PASSAGE:
------------------------------------------------------------------------
The Christmas hymn that stopped a war

By BILL DUNCAN
The View from Here

"Silent night, holy night, all is calm, all is bright, round yon virgin mother and child. Holy infant, so tender and mild, sleep in heavenly peace…" words to my favorite Christmas hymn, although when I first heard them as a small boy I thought the words "round yon virgin," were "barnyard virgin," because of all the livestock around the babe in the manger.

Since this is to be my last column before Christmas, this column is about this particular hymn. Even the origins of the hymn are worth retelling.

Some stories say Father Joseph Mohr was prepared for the midnight Mass at the Church of St. Nicholas in Oberndorf, Austria when he discovered the church organ was broken and all the music selected for the service required an organ to accompany it. Fr. Mohr sketched out the words on Dec. 24, 1818, accompanying himself on the guitar, and sang the words "Stille Nacht, Heilige Nacht" in German for the first time.
------------------------------------------------------------------------
EXERCISES:
- a) In the column about the Christmas hymn, in what town was the Church of St. Nicholas where Father Joseph Mohr was preparing for midnight Mass?
- b) Rewrite the paragraph of the hymn column that begins "Some stories say Father Joseph Mohr" as a short bulleted list that keeps its main facts.
- c) Return a section of the hymn column word for word, beginning at the words "By BILL DUNCAN" and ending after the words "are worth retelling.".

GIVEN INFORMATION:
------------------------------------------------------------------------
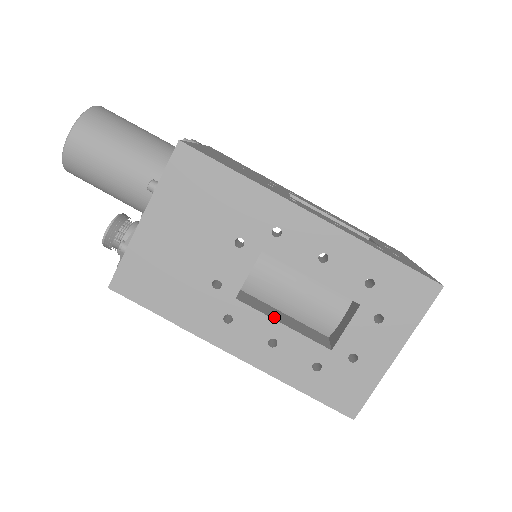
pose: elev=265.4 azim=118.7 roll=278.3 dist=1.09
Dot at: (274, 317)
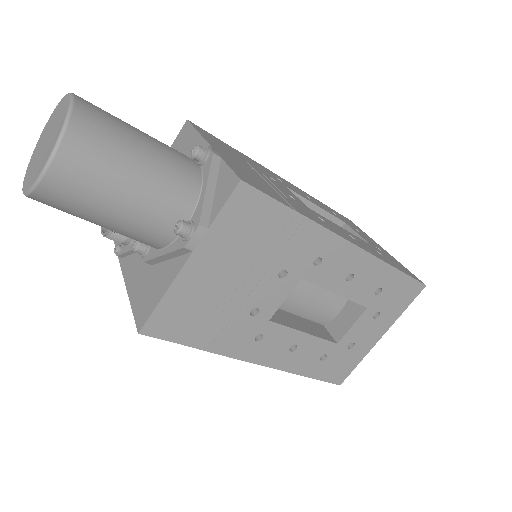
Dot at: occluded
------------------------------------------------------------------------
RESPONSES PER TASK:
- a) Oberndorf, Austria

- b)
- According to some stories, Father Joseph Mohr was preparing for midnight Mass at the Church of St. Nicholas in Oberndorf, Austria.
- He found that the church organ was broken.
- All the music chosen for the service needed organ accompaniment.
- On Dec. 24, 1818, Fr. Mohr sketched out the words.
- Accompanying himself on the guitar, he sang "Stille Nacht, Heilige Nacht" in German for the first time.

- c)
By BILL DUNCAN
The View from Here

"Silent night, holy night, all is calm, all is bright, round yon virgin mother and child. Holy infant, so tender and mild, sleep in heavenly peace…" words to my favorite Christmas hymn, although when I first heard them as a small boy I thought the words "round yon virgin," were "barnyard virgin," because of all the livestock around the babe in the manger.

Since this is to be my last column before Christmas, this column is about this particular hymn. Even the origins of the hymn are worth retelling.